Marc de Basquiat : Lors du premier tour, la stratégie du président-candidat était simple : reprendre au maximum le programme de sa plus dangereuse candidate de 2ème tour, à savoir Valérie Pécresse, pour assécher son électorat. Cette manœuvre a réussi au-delà de toute espérance. La retraite à 65 ans faisait partie du package. Deux jours plus tard, changement de pied pour conforter le maximum de votes de gauche pouvant être séduits par la posture plus « sociale » (traduire « économiquement non viable ») de Marine Le Pen.

Alors que Valérie Pécresse assumait avec cran un positionnement exigeant, à défaut de proposition plus créative pouvant faire consensus à droite, Emmanuel Macron gère sa campagne en tacticien pur.
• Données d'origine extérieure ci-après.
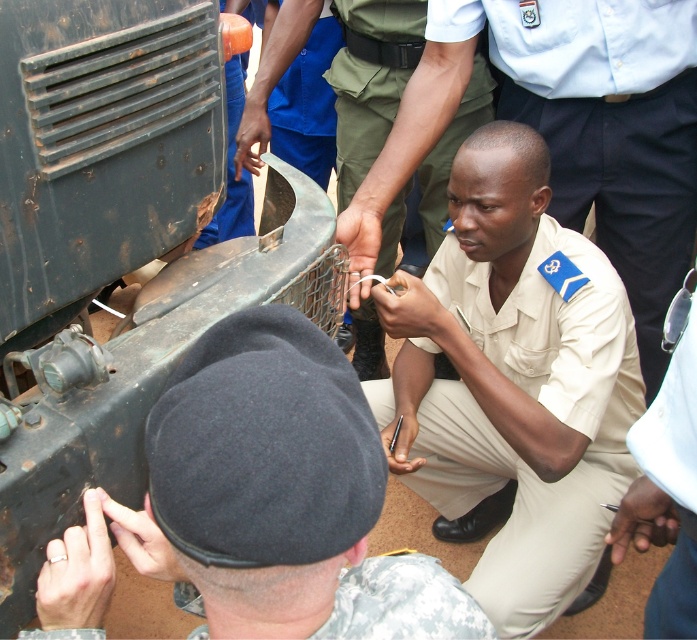
You are standing at the position of the person pointing at the vehicle. You need to move to both the point at coordinates point(562, 26) and point(245, 230). Which point should you reach first to follow the shortest path?

You should reach point(562, 26) first because it is closer to your current position than point(245, 230).

You are a photographer positioned at the origin point of the image. You want to capture a closeup of the camouflage fabric beret at lower left. Which direction should you move your camera to focus on it?

The camouflage fabric beret at lower left is located at point 0.942 in the x coordinate and 0.577 in the y coordinate. Since the origin is typically the bottom left corner of an image, moving your camera to the right along the x axis and slightly up along the y axis would position it towards the beret.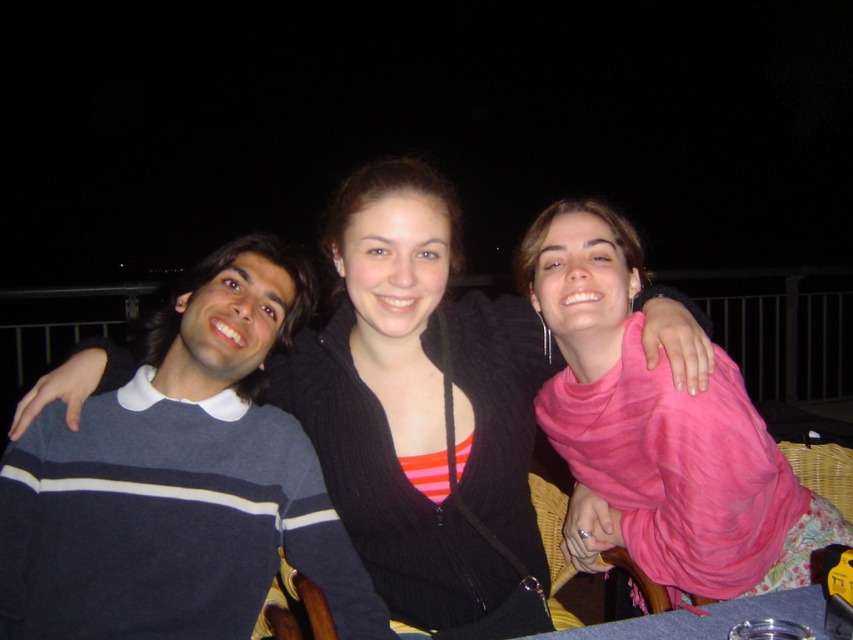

Il serait mal venu de lire au jour le jour dans ses déclarations plus ou moins spontanées des analyses de fond ou des convictions établies. En tous cas, ce n’est pas un économiste qui va vous éclairer sur l’efficacité de telle ou telle petite phrase à visée électorale.

Dans quelle mesure les réformes visant à repousser l’âge de départ à la retraite ont-elles un impact négatif sur l’emploi des jeunes ? 

Une étude européenne datant de 2016 a confirmé dans les chiffres une corrélation intuitive entre la prolongation de la carrière des seniors et la moindre offre de CDI pour les débutants. Les auteurs résumaient leur constat en une phrase : « décaler d’un an le départ en retraite de cinq séniors conduit l’entreprise à renoncer à l’embauche d’un jeune ». Bien sûr, il serait aberrant d’en déduire qu’il suffit d’instaurer la retraite à 50 ans pour résorber le chômage, mais on peut probablement partager le constat que prolonger contre son gré la carrière d’un salarié qui attend avec impatience le moment où il pourra s’occuper sérieusement de son jardin, de ses petits-enfants ou d’activités bénévoles n’est pas un bon calcul pour l’entreprise.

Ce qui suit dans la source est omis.